Die Schleswig-Holsteiner vermitteln mir weitere Kontakte in NRW, mehrere verstreut agierende Einzelkämpfer melden sich bei mir und mein Auftritt wird bekannter. Ich informiere wiederholt den Rat unserer Stadt und die der umliegenden Gemeinden und bitte darum, nichts zu überstürzen. Inzwischen gehen die Schleswig-Holsteiner in ihrem Auftritt auch auf die Situation in NRW ein. Das reicht aus meiner Sicht aber bei weitem nicht, um Aufmerksamkeit auf sich zu ziehen. Zudem ist Schleswig-Holstein weit weg.

Da mein Internetauftritt keine Kommentare erlaubt, halte ich den Wordpress-Blog aufrecht, stelle gelegentlich Texte meiner eigenen Seite dort leicht verändert als Artikel ein und verlinke wechselseitig. Um ein Minimum an Anonymität zu wahren, verwende ich im Netz statt meines Rufnamens meinen ersten Vornamen „Werner“. Wenn jemand anruft oder mich so anschreibt, weiß ich gleich, worum es geht.
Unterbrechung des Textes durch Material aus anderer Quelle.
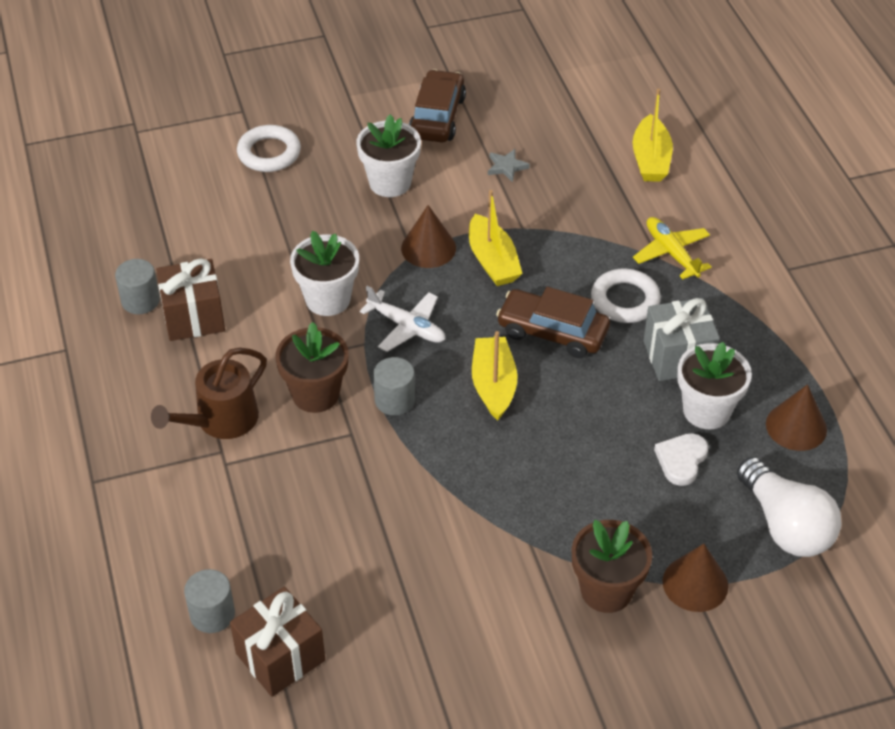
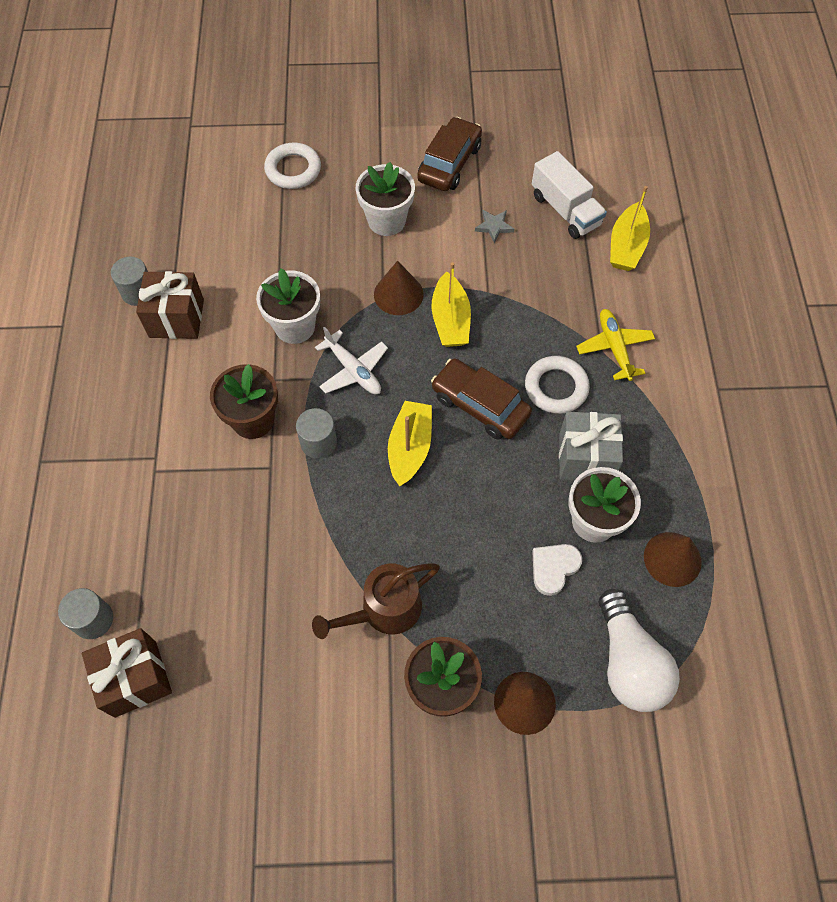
camera: 15 degrees right, 15 degrees up
brown watering can [151,348,267,439] -> brown watering can moved to [312,563,440,639]
none -> white truck [532,151,607,239]

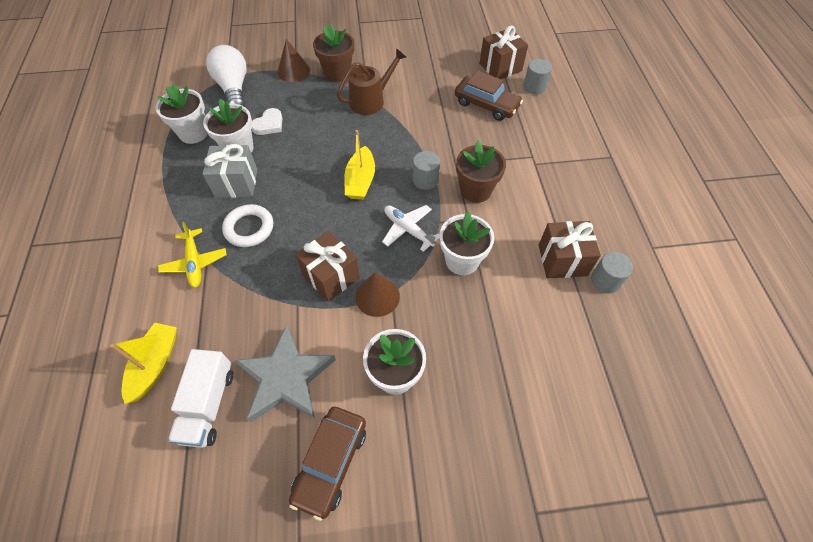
camera: 175 degrees right, 5 degrees down
white ring [264,143,321,189] -> none
yellow boat [431,262,471,347] -> brown gift [295,231,360,302]
brown car [431,359,532,439] -> brown car moved to [455,70,523,121]
grey star [475,210,514,243] -> grey star [234,325,336,422], size x2.48
white truck [532,151,607,239] -> white truck turned 135 degrees counterclockwise [168,349,233,448]
brown cone [644,532,702,587] -> white flower pot [156,84,208,144]

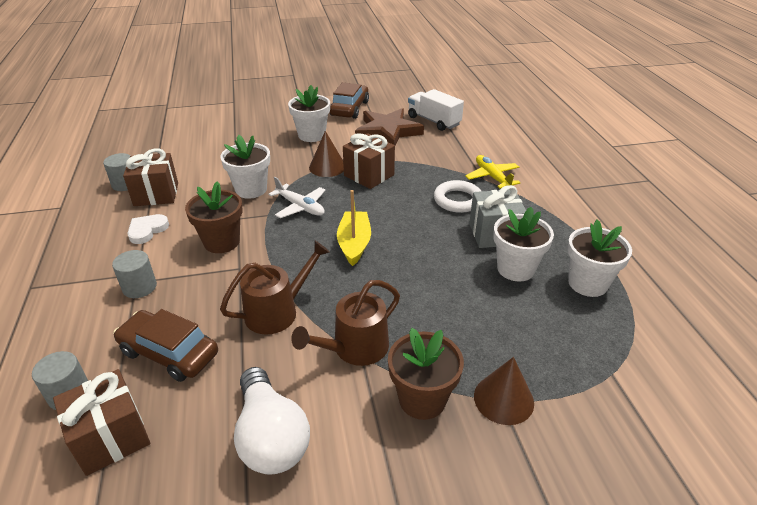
camera: 175 degrees right, 20 degrees down
yellow boat [110,323,177,404] -> none
white truck [168,349,233,448] -> white truck turned 45 degrees counterclockwise [408,89,464,131]
white light bulb [206,45,247,107] -> white light bulb moved to [234,367,310,475]
grey star [234,325,336,422] -> brown star [355,108,424,146]
white heart [251,108,282,135] -> white heart moved to [128,214,169,244]
grey cylinder [413,151,440,190] -> grey cylinder moved to [112,250,157,298]
none -> brown watering can [220,241,330,335]

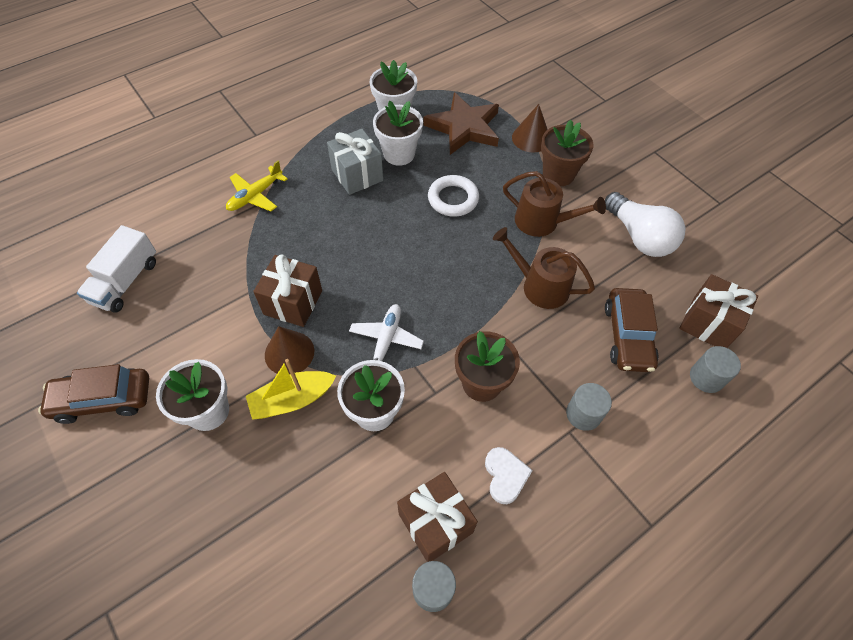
camera: 115 degrees left, 20 degrees up
white heart [128,214,169,244] -> white heart turned 105 degrees counterclockwise [485,447,533,504]
white light bulb [234,367,310,475] -> white light bulb turned 105 degrees clockwise [605,192,686,257]
yellow boat [337,190,371,266] -> yellow boat moved to [246,359,336,420]
brown star [355,108,424,146] -> brown star moved to [423,92,499,155]
white ring [434,180,481,213] -> white ring moved to [428,175,479,217]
Schon nach wenigen Tagen schlägt Klaus Lau aus Mönchengladbach bei eigenen Recherchen im Kommentarbereich meines Blogs auf:

10.05.2010 um 18:54 Uhr

Seid ihr noch dicht?

Ich schreibe mir seit einiger Zeit „die Finger wund“ an Leserbriefen (RP, Bild, Haus und Grund, WDR … und in Forenbeiträgen. Die Lethargie und Ignoranz ist noch sehr groß!